▶ TEXT FOR ANALYSIS
LITTLE MARY CULLINAN (Máirin Ni Cuileannan, Máirin Ni Chullenain). AKA - "Little Celia/Sheila Connellan," AKA and see "Bhíosa lá I bport láirge," "Captain MacGreal of Connemara," "Dainty Besom Maker (The)," "Fare You Well Killeavy," "Forgive the Muse that Slumbered," "Gimblet (The)," "I'd Mourn the Hopes that Leave Me," "Irish Lilt (8)," "Johnny's Grey Breeks (2)," "Killeavy," "Magee's," "Old Lea Rigg (The)," "Little Sheila Connellan," "Maureen from Giberland," "Phelim O'Neill (2)," "Port Láirge," "Rose Tree (The)," "Rose Tree in Full Bearing (The)." Irish, Air (4/4 time, "with spirit"). D Major. Standard tuning (fiddle). AB. The air is well known as the melody for a variety of folk songs from England, Scotland and Ireland, although the name "Little Mary Cullenan" was an early title, from a song set to the air by Munster poet Seán Ó Tuama/John O'Tuomy (1708-1775).

The following sketch of O'Tuomy is from "Worthies of Thomond" a column written by Robert Herbert, City Librarian, for the Limmerick Leader which began on July 10, 1943, and carried on for several years.

▶ TASK DIRECTIONS
In the notes on "Little Mary Cullinan":
(a) What key is the air in?
(b) Which Munster poet set the song that gave the air its early title, and what years are given for him?
(c) Who wrote the column "Worthies of Thomond," and on what date did it begin?

▶ DATA SECTION
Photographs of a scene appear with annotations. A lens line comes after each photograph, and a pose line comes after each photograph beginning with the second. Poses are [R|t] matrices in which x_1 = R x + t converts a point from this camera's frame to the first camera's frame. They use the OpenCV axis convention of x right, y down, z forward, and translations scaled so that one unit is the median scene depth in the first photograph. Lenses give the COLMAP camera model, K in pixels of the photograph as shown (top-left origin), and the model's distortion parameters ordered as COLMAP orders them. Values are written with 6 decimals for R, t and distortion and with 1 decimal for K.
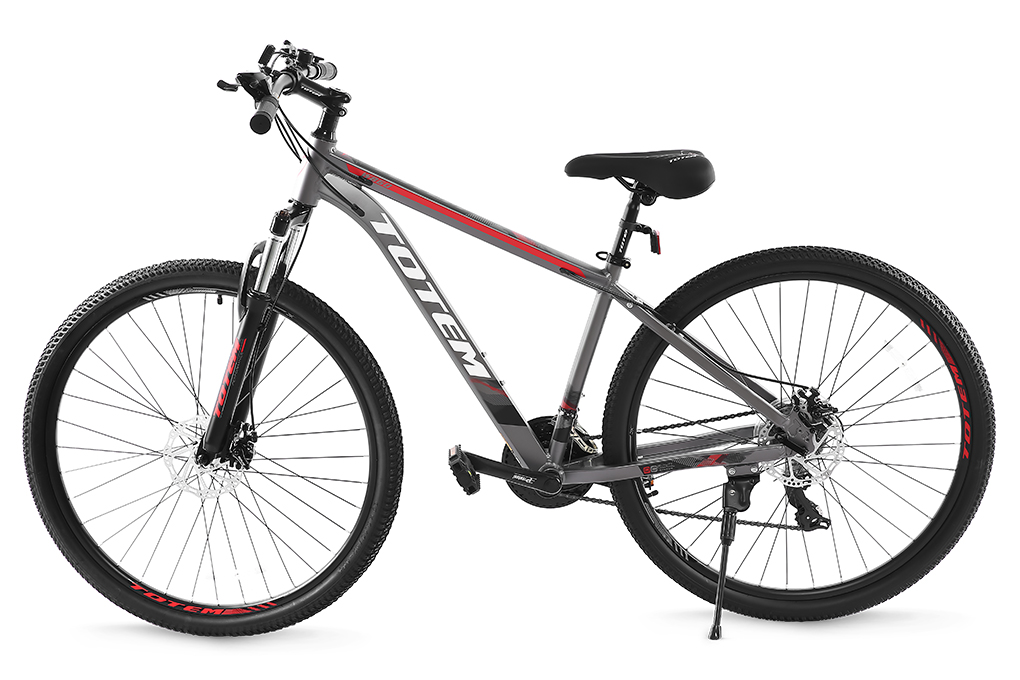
lens RADIAL K [[2048.3, 0, 507.9], [0, 2048.3, 336.3], [0, 0, 1]] dist [-0.238326, 0.000000]
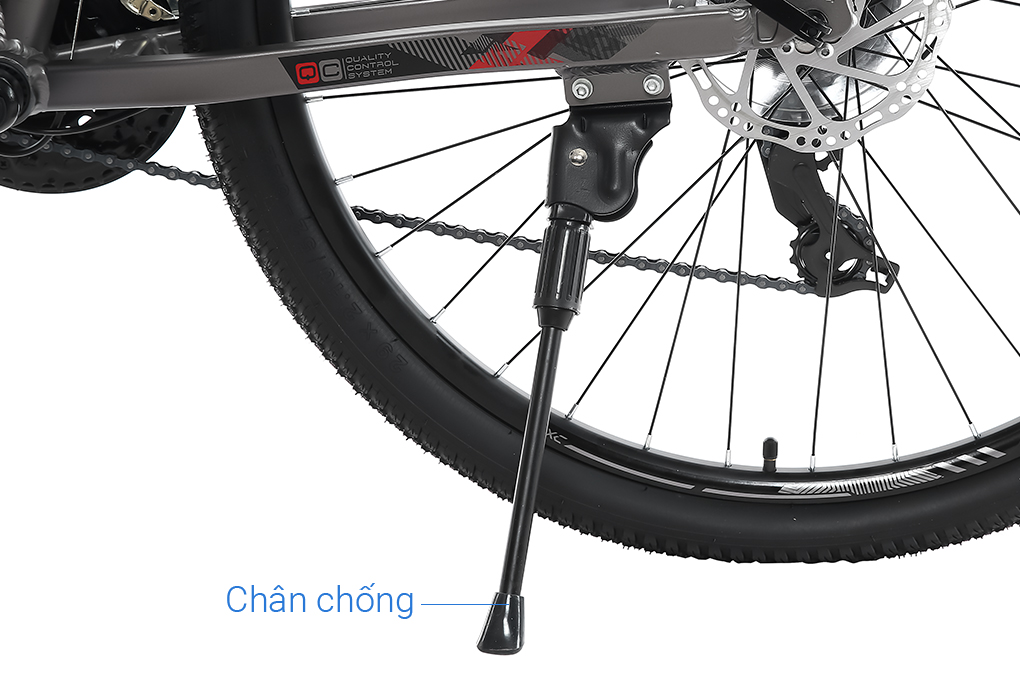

▶ REPLY TO THE EXERCISE
(a) D Major.
(b) Seán Ó Tuama/John O'Tuomy, 1708-1775.
(c) Robert Herbert, City Librarian; it began on July 10, 1943.